Monroe County's groundwater sits in mixed older rock layers that hold water in small spaces and cracks. These rocks are not uniform like limestone or sandstone in neighboring areas. Water moves through them slowly and can pick up different minerals depending on the local geology.
High sulfate levels come from minerals naturally present in the rock itself. Arsenic and chloride appear because groundwater sits in contact with these rocks for long periods, dissolving trace amounts into the water. The area's geology does not provide strong natural protection like thick clay layers do elsewhere.
This water is extremely salty and full of minerals. The very high sodium and sulfate give the water a bitter or salty taste that makes it unpleasant to drink. Scale will build up quickly inside pipes and water heaters, causing expensive damage over time.
Arsenic exceeds EPA health standards in Monroe County well water.
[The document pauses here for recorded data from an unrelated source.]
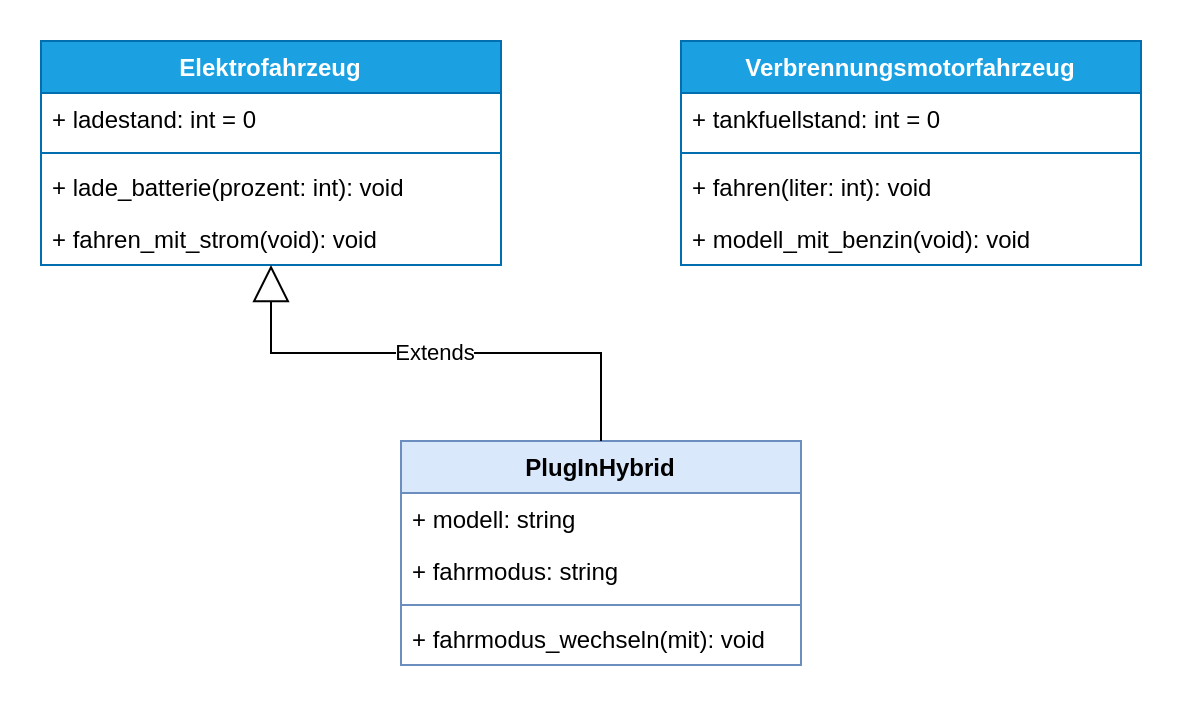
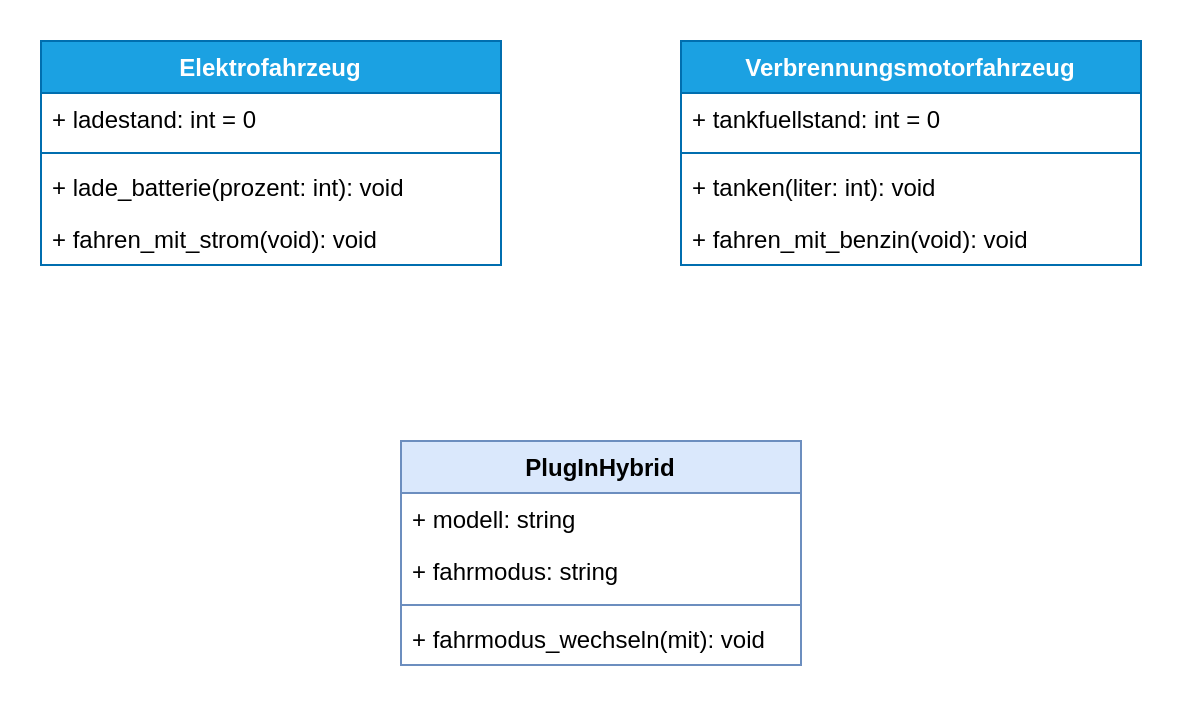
  <mxCell id="0" />
  <mxCell id="1" parent="0" />
  <mxCell id="2" value="Elektrofahrzeug" style="swimlane;fontStyle=1;align=center;verticalAlign=top;childLayout=stackLayout;horizontal=1;startSize=26;horizontalStack=0;resizeParent=1;resizeParentMax=0;resizeLast=0;collapsible=1;marginBottom=0;whiteSpace=wrap;html=1;fillColor=#1ba1e2;strokeColor=#006EAF;fontColor=#ffffff;" parent="1" vertex="1"><mxGeometry x="20" y="20" width="230" height="112" as="geometry" /></mxCell>
  <mxCell id="3" value="&lt;div&gt;+ ladestand: int = 0&lt;/div&gt;" style="text;strokeColor=none;fillColor=none;align=left;verticalAlign=top;spacingLeft=4;spacingRight=4;overflow=hidden;rotatable=0;points=[[0,0.5],[1,0.5]];portConstraint=eastwest;whiteSpace=wrap;html=1;" parent="2" vertex="1"><mxGeometry y="26" width="230" height="26" as="geometry" /></mxCell>
  <mxCell id="4" value="" style="line;strokeWidth=1;fillColor=none;align=left;verticalAlign=middle;spacingTop=-1;spacingLeft=3;spacingRight=3;rotatable=0;labelPosition=right;points=[];portConstraint=eastwest;strokeColor=inherit;" parent="2" vertex="1"><mxGeometry y="52" width="230" height="8" as="geometry" /></mxCell>
  <mxCell id="5" value="+ lade_batterie(prozent: int): void" style="text;strokeColor=none;fillColor=none;align=left;verticalAlign=top;spacingLeft=4;spacingRight=4;overflow=hidden;rotatable=0;points=[[0,0.5],[1,0.5]];portConstraint=eastwest;whiteSpace=wrap;html=1;" parent="2" vertex="1"><mxGeometry y="60" width="230" height="26" as="geometry" /></mxCell>
  <mxCell id="6" value="+ fahren_mit_strom(void): void" style="text;strokeColor=none;fillColor=none;align=left;verticalAlign=top;spacingLeft=4;spacingRight=4;overflow=hidden;rotatable=0;points=[[0,0.5],[1,0.5]];portConstraint=eastwest;whiteSpace=wrap;html=1;" parent="2" vertex="1"><mxGeometry y="86" width="230" height="26" as="geometry" /></mxCell>
  <mxCell id="7" value="PlugInHybrid" style="swimlane;fontStyle=1;align=center;verticalAlign=top;childLayout=stackLayout;horizontal=1;startSize=26;horizontalStack=0;resizeParent=1;resizeParentMax=0;resizeLast=0;collapsible=1;marginBottom=0;whiteSpace=wrap;html=1;fillColor=#dae8fc;strokeColor=#6c8ebf;" parent="1" vertex="1"><mxGeometry x="200" y="220" width="200" height="112" as="geometry"><mxRectangle x="190" y="280" width="70" height="30" as="alternateBounds" /></mxGeometry></mxCell>
  <mxCell id="8" value="&lt;div&gt;+ modell: string&lt;/div&gt;" style="text;strokeColor=none;fillColor=none;align=left;verticalAlign=top;spacingLeft=4;spacingRight=4;overflow=hidden;rotatable=0;points=[[0,0.5],[1,0.5]];portConstraint=eastwest;whiteSpace=wrap;html=1;" parent="7" vertex="1"><mxGeometry y="26" width="200" height="26" as="geometry" /></mxCell>
  <mxCell id="9" value="&lt;div&gt;+ fahrmodus: string&lt;/div&gt;" style="text;strokeColor=none;fillColor=none;align=left;verticalAlign=top;spacingLeft=4;spacingRight=4;overflow=hidden;rotatable=0;points=[[0,0.5],[1,0.5]];portConstraint=eastwest;whiteSpace=wrap;html=1;" parent="7" vertex="1"><mxGeometry y="52" width="200" height="26" as="geometry" /></mxCell>
  <mxCell id="10" value="" style="line;strokeWidth=1;fillColor=none;align=left;verticalAlign=middle;spacingTop=-1;spacingLeft=3;spacingRight=3;rotatable=0;labelPosition=right;points=[];portConstraint=eastwest;strokeColor=inherit;" parent="7" vertex="1"><mxGeometry y="78" width="200" height="8" as="geometry" /></mxCell>
  <mxCell id="11" value="+ fahrmodus_wechseln(mit): void" style="text;strokeColor=none;fillColor=none;align=left;verticalAlign=top;spacingLeft=4;spacingRight=4;overflow=hidden;rotatable=0;points=[[0,0.5],[1,0.5]];portConstraint=eastwest;whiteSpace=wrap;html=1;" parent="7" vertex="1"><mxGeometry y="86" width="200" height="26" as="geometry" /></mxCell>
  <mxCell id="12" value="Verbrennungsmotorfahrzeug" style="swimlane;fontStyle=1;align=center;verticalAlign=top;childLayout=stackLayout;horizontal=1;startSize=26;horizontalStack=0;resizeParent=1;resizeParentMax=0;resizeLast=0;collapsible=1;marginBottom=0;whiteSpace=wrap;html=1;fillColor=#1ba1e2;strokeColor=#006EAF;fontColor=#ffffff;" parent="1" vertex="1"><mxGeometry x="340" y="20" width="230" height="112" as="geometry" /></mxCell>
  <mxCell id="13" value="&lt;div&gt;+ tankfuellstand: int = 0&lt;/div&gt;" style="text;strokeColor=none;fillColor=none;align=left;verticalAlign=top;spacingLeft=4;spacingRight=4;overflow=hidden;rotatable=0;points=[[0,0.5],[1,0.5]];portConstraint=eastwest;whiteSpace=wrap;html=1;" parent="12" vertex="1"><mxGeometry y="26" width="230" height="26" as="geometry" /></mxCell>
  <mxCell id="14" value="" style="line;strokeWidth=1;fillColor=none;align=left;verticalAlign=middle;spacingTop=-1;spacingLeft=3;spacingRight=3;rotatable=0;labelPosition=right;points=[];portConstraint=eastwest;strokeColor=inherit;" parent="12" vertex="1"><mxGeometry y="52" width="230" height="8" as="geometry" /></mxCell>
- <mxCell id="15" value="+ fahren(liter: int): void" style="text;strokeColor=none;fillColor=none;align=left;verticalAlign=top;spacingLeft=4;spacingRight=4;overflow=hidden;rotatable=0;points=[[0,0.5],[1,0.5]];portConstraint=eastwest;whiteSpace=wrap;html=1;" parent="12" vertex="1"><mxGeometry y="60" width="230" height="26" as="geometry" /></mxCell>
- <mxCell id="16" value="+ modell_mit_benzin(void): void" style="text;strokeColor=none;fillColor=none;align=left;verticalAlign=top;spacingLeft=4;spacingRight=4;overflow=hidden;rotatable=0;points=[[0,0.5],[1,0.5]];portConstraint=eastwest;whiteSpace=wrap;html=1;" parent="12" vertex="1"><mxGeometry y="86" width="230" height="26" as="geometry" /></mxCell>
- <mxCell id="17" value="Extends" style="endArrow=block;endSize=16;endFill=0;html=1;rounded=0;exitX=0.5;exitY=0;exitDx=0;exitDy=0;edgeStyle=orthogonalEdgeStyle;entryX=0.5;entryY=1;entryDx=0;entryDy=0;" parent="1" source="7" target="2" edge="1"><mxGeometry width="160" relative="1" as="geometry"><mxPoint x="10" y="200" as="sourcePoint" /><mxPoint x="130" y="160" as="targetPoint" /></mxGeometry></mxCell>
+ <mxCell id="15" value="+ tanken(liter: int): void" style="text;strokeColor=none;fillColor=none;align=left;verticalAlign=top;spacingLeft=4;spacingRight=4;overflow=hidden;rotatable=0;points=[[0,0.5],[1,0.5]];portConstraint=eastwest;whiteSpace=wrap;html=1;" parent="12" vertex="1"><mxGeometry y="60" width="230" height="26" as="geometry" /></mxCell>
+ <mxCell id="16" value="+ fahren_mit_benzin(void): void" style="text;strokeColor=none;fillColor=none;align=left;verticalAlign=top;spacingLeft=4;spacingRight=4;overflow=hidden;rotatable=0;points=[[0,0.5],[1,0.5]];portConstraint=eastwest;whiteSpace=wrap;html=1;" parent="12" vertex="1"><mxGeometry y="86" width="230" height="26" as="geometry" /></mxCell>
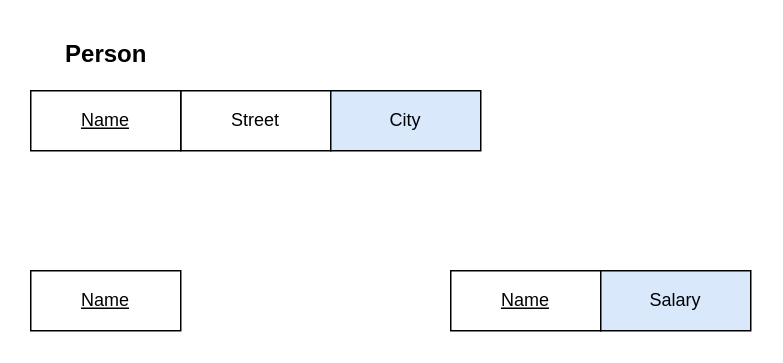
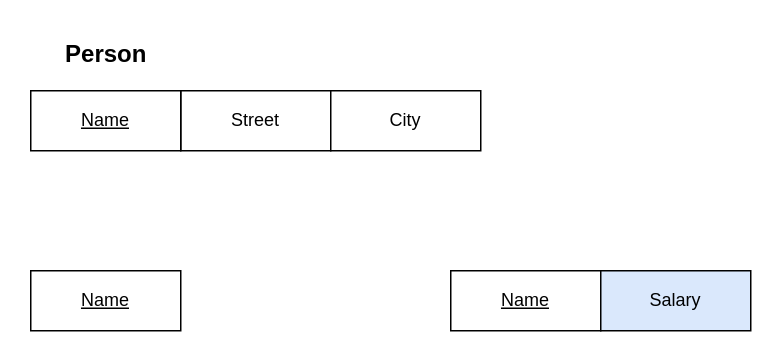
  <mxCell id="0" />
  <mxCell id="1" parent="0" />
  <mxCell id="2" value="Street" style="whiteSpace=wrap;html=1;align=center;" vertex="1" parent="1"><mxGeometry x="120" y="60" width="100" height="40" as="geometry" /></mxCell>
- <mxCell id="3" value="City" style="whiteSpace=wrap;html=1;align=center;fillColor=#dae8fc;" vertex="1" parent="1"><mxGeometry x="220" y="60" width="100" height="40" as="geometry" /></mxCell>
+ <mxCell id="3" value="City" style="whiteSpace=wrap;html=1;align=center;" vertex="1" parent="1"><mxGeometry x="220" y="60" width="100" height="40" as="geometry" /></mxCell>
  <mxCell id="4" value="&lt;u&gt;Name&lt;/u&gt;" style="whiteSpace=wrap;html=1;align=center;" vertex="1" parent="1"><mxGeometry x="20" y="60" width="100" height="40" as="geometry" /></mxCell>
  <mxCell id="5" value="Person" style="text;align=center;fontStyle=1;verticalAlign=middle;spacingLeft=3;spacingRight=3;strokeColor=none;rotatable=0;points=[[0,0.5],[1,0.5]];portConstraint=eastwest;html=1;strokeWidth=1;fontSize=16;" vertex="1" parent="1"><mxGeometry x="20" y="20" width="100" height="30" as="geometry" /></mxCell>
  <mxCell id="6" value="&lt;u&gt;Name&lt;/u&gt;" style="whiteSpace=wrap;html=1;align=center;" vertex="1" parent="1"><mxGeometry x="20" y="180" width="100" height="40" as="geometry" /></mxCell>
  <mxCell id="7" value="&lt;u&gt;Name&lt;/u&gt;" style="whiteSpace=wrap;html=1;align=center;" vertex="1" parent="1"><mxGeometry x="300" y="180" width="100" height="40" as="geometry" /></mxCell>
  <mxCell id="8" value="Salary" style="whiteSpace=wrap;html=1;align=center;fillColor=#dae8fc;" vertex="1" parent="1"><mxGeometry x="400" y="180" width="100" height="40" as="geometry" /></mxCell>
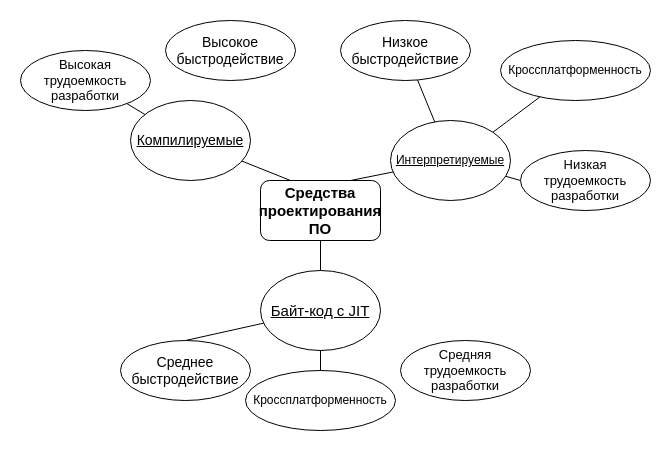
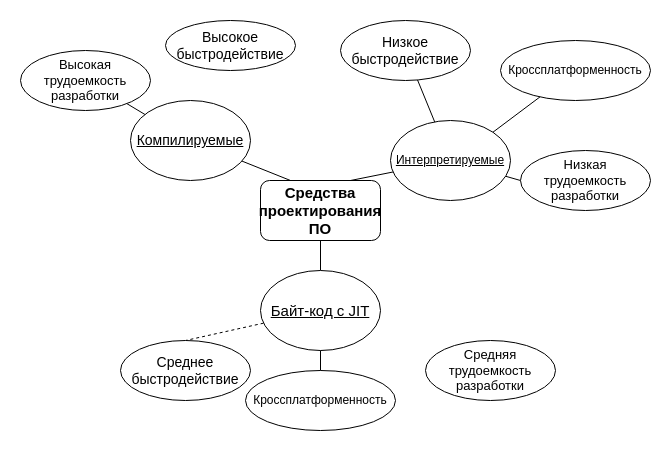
  <mxCell id="0" />
  <mxCell id="1" parent="0" />
  <mxCell id="2" value="Средства проектирования ПО" style="rounded=1;whiteSpace=wrap;html=1;fontSize=15;fontStyle=1" parent="1" vertex="1"><mxGeometry x="260" y="180" width="120" height="60" as="geometry" /></mxCell>
  <mxCell id="3" style="rounded=0;orthogonalLoop=1;jettySize=auto;html=1;entryX=0.25;entryY=0;entryDx=0;entryDy=0;endArrow=none;endFill=0;" parent="1" source="4" target="2" edge="1"><mxGeometry relative="1" as="geometry" /></mxCell>
  <mxCell id="4" value="Компилируемые" style="ellipse;whiteSpace=wrap;html=1;fontSize=14;fontStyle=4" parent="1" vertex="1"><mxGeometry x="130" y="100" width="120" height="80" as="geometry" /></mxCell>
  <mxCell id="5" style="rounded=0;orthogonalLoop=1;jettySize=auto;html=1;entryX=0.75;entryY=0;entryDx=0;entryDy=0;endArrow=none;endFill=0;" parent="1" source="7" target="2" edge="1"><mxGeometry relative="1" as="geometry" /></mxCell>
  <mxCell id="6" style="rounded=0;orthogonalLoop=1;jettySize=auto;html=1;entryX=0;entryY=0.5;entryDx=0;entryDy=0;endArrow=none;endFill=0;" parent="1" source="7" target="19" edge="1"><mxGeometry relative="1" as="geometry" /></mxCell>
  <mxCell id="7" value="Интерпретируемые" style="ellipse;whiteSpace=wrap;html=1;fontSize=12;fontStyle=4" parent="1" vertex="1"><mxGeometry x="390" y="120" width="120" height="80" as="geometry" /></mxCell>
  <mxCell id="8" style="edgeStyle=orthogonalEdgeStyle;rounded=0;orthogonalLoop=1;jettySize=auto;html=1;entryX=0.5;entryY=1;entryDx=0;entryDy=0;endArrow=none;endFill=0;" parent="1" source="11" target="2" edge="1"><mxGeometry relative="1" as="geometry" /></mxCell>
- <mxCell id="9" style="rounded=0;orthogonalLoop=1;jettySize=auto;html=1;entryX=0.5;entryY=0;entryDx=0;entryDy=0;endArrow=none;endFill=0;" parent="1" source="11" target="20" edge="1"><mxGeometry relative="1" as="geometry" /></mxCell>
+ <mxCell id="9" style="rounded=0;orthogonalLoop=1;jettySize=auto;html=1;entryX=0.5;entryY=0;entryDx=0;entryDy=0;endArrow=none;endFill=0;dashed=1;" parent="1" source="11" target="20" edge="1"><mxGeometry relative="1" as="geometry" /></mxCell>
  <mxCell id="10" style="edgeStyle=orthogonalEdgeStyle;rounded=0;orthogonalLoop=1;jettySize=auto;html=1;entryX=0.5;entryY=0;entryDx=0;entryDy=0;endArrow=none;endFill=0;" parent="1" source="11" target="22" edge="1"><mxGeometry relative="1" as="geometry" /></mxCell>
  <mxCell id="11" value="Байт-код с JIT" style="ellipse;whiteSpace=wrap;html=1;fontSize=15;fontStyle=4" parent="1" vertex="1"><mxGeometry x="260" y="270" width="120" height="80" as="geometry" /></mxCell>
- <mxCell id="12" value="Высокое быстродействие" style="ellipse;whiteSpace=wrap;html=1;fontSize=14;" parent="1" vertex="1"><mxGeometry x="165" y="20" width="130" height="60" as="geometry" /></mxCell>
+ <mxCell id="12" value="Высокое быстродействие" style="ellipse;whiteSpace=wrap;html=1;fontSize=14;" parent="1" vertex="1"><mxGeometry x="165" y="20" width="130" height="50" as="geometry" /></mxCell>
  <mxCell id="13" style="rounded=0;orthogonalLoop=1;jettySize=auto;html=1;endArrow=none;endFill=0;" parent="1" source="14" target="4" edge="1"><mxGeometry relative="1" as="geometry" /></mxCell>
  <mxCell id="14" value="Высокая &lt;br style=&quot;font-size: 13px;&quot;&gt;трудоемкость разработки" style="ellipse;whiteSpace=wrap;html=1;fontSize=13;" parent="1" vertex="1"><mxGeometry x="20" y="50" width="130" height="60" as="geometry" /></mxCell>
  <mxCell id="15" style="rounded=0;orthogonalLoop=1;jettySize=auto;html=1;endArrow=none;endFill=0;" parent="1" source="16" target="7" edge="1"><mxGeometry relative="1" as="geometry" /></mxCell>
  <mxCell id="16" value="Низкое быстродействие" style="ellipse;whiteSpace=wrap;html=1;fontSize=14;" parent="1" vertex="1"><mxGeometry x="340" y="20" width="130" height="60" as="geometry" /></mxCell>
  <mxCell id="17" style="rounded=0;orthogonalLoop=1;jettySize=auto;html=1;entryX=1;entryY=0;entryDx=0;entryDy=0;endArrow=none;endFill=0;" parent="1" source="18" target="7" edge="1"><mxGeometry relative="1" as="geometry" /></mxCell>
  <mxCell id="18" value="Кроссплатформенность" style="ellipse;whiteSpace=wrap;html=1;fontSize=12;" parent="1" vertex="1"><mxGeometry x="500" y="40" width="150" height="60" as="geometry" /></mxCell>
  <mxCell id="19" value="Низкая&lt;br style=&quot;font-size: 13px;&quot;&gt;трудоемкость разработки" style="ellipse;whiteSpace=wrap;html=1;fontSize=13;" parent="1" vertex="1"><mxGeometry x="520" y="150" width="130" height="60" as="geometry" /></mxCell>
  <mxCell id="20" value="Среднее быстродействие" style="ellipse;whiteSpace=wrap;html=1;fontSize=14;" parent="1" vertex="1"><mxGeometry x="120" y="340" width="130" height="60" as="geometry" /></mxCell>
- <mxCell id="21" value="Средняя&lt;br style=&quot;font-size: 13px;&quot;&gt;трудоемкость разработки" style="ellipse;whiteSpace=wrap;html=1;fontSize=13;" parent="1" vertex="1"><mxGeometry x="400" y="340" width="130" height="60" as="geometry" /></mxCell>
+ <mxCell id="21" value="Средняя&lt;br style=&quot;font-size: 13px;&quot;&gt;трудоемкость разработки" style="ellipse;whiteSpace=wrap;html=1;fontSize=13;" parent="1" vertex="1"><mxGeometry x="425" y="340" width="130" height="60" as="geometry" /></mxCell>
  <mxCell id="22" value="Кроссплатформенность" style="ellipse;whiteSpace=wrap;html=1;" parent="1" vertex="1"><mxGeometry x="245" y="370" width="150" height="60" as="geometry" /></mxCell>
Chloride and sulfate are also found at levels that exceed EPA guidance. These three contaminants together create a moderate health concern that warrants testing your well right away.
Long-term exposure to arsenic can cause serious health problems over time. High chloride and sulfate levels can affect how your water tastes and may cause digestive issues with continued drinking. The water may also have a salty or bitter taste that affects everyday use.
Get your well tested by a state-certified lab as soon as possible. A basic health screen costs around fifty to one hundred dollars, while a comprehensive panel with metals testing runs two hundred to four hundred dollars. A reverse osmosis system under your kitchen sink can remove arsenic and reduce chloride.
| Contaminant | Samples ⓘ | % Above MCL ⓘ | Distribution ⓘ | Confidence ⓘ | Risk ⓘ |
|---|---|---|---|---|---|
| Sulfate | 27 | 27% | 52% · 22% · 26% | Moderate | High |
| Arsenic | 8 | 14% | 50% · 38% · 12% | Low | Moderate |
| Chloride | 57 | 4% | 86% · 10% · 4% | Moderate | Moderate |
| Nitrite | 36 | 0% | 100% · 0% · 0% | Moderate | Low |
| Fluoride | 21 | 0% | 95% · 5% · 0% | Moderate | Low |
| Uranium | 4 | 0% | 100% · 0% · 0% | Low | Low |
| Nitrate | 11 | — | — | Low | Low |
| Iron | 1 | 0% | 100% · 0% · 0% | Low | Safe |
| Manganese | 1 | 0% | 100% · 0% · 0% | Low | Safe |
| Sodium | 40 | — | — | Moderate | Low |
| Nitrate | 1 | 0% | 100% · 0% · 0% | Low | Safe |
| pH | 5 | — | — | Low | Low |
| Lead | 1 | 0% | 100% · 0% · 0% | Low | Safe |
| Fecal Coliform | 1 | — | — | Low | Safe |
| E. coli | 1 | 0% | 100% · 0% · 0% | Low | Safe |
MCL = Maximum Contaminant Level (EPA limit for public water; used as benchmark for private wells). Distribution shows % of sampled wells in each concentration band. Methodology.
Population-level CDC data. Not individual risk prediction.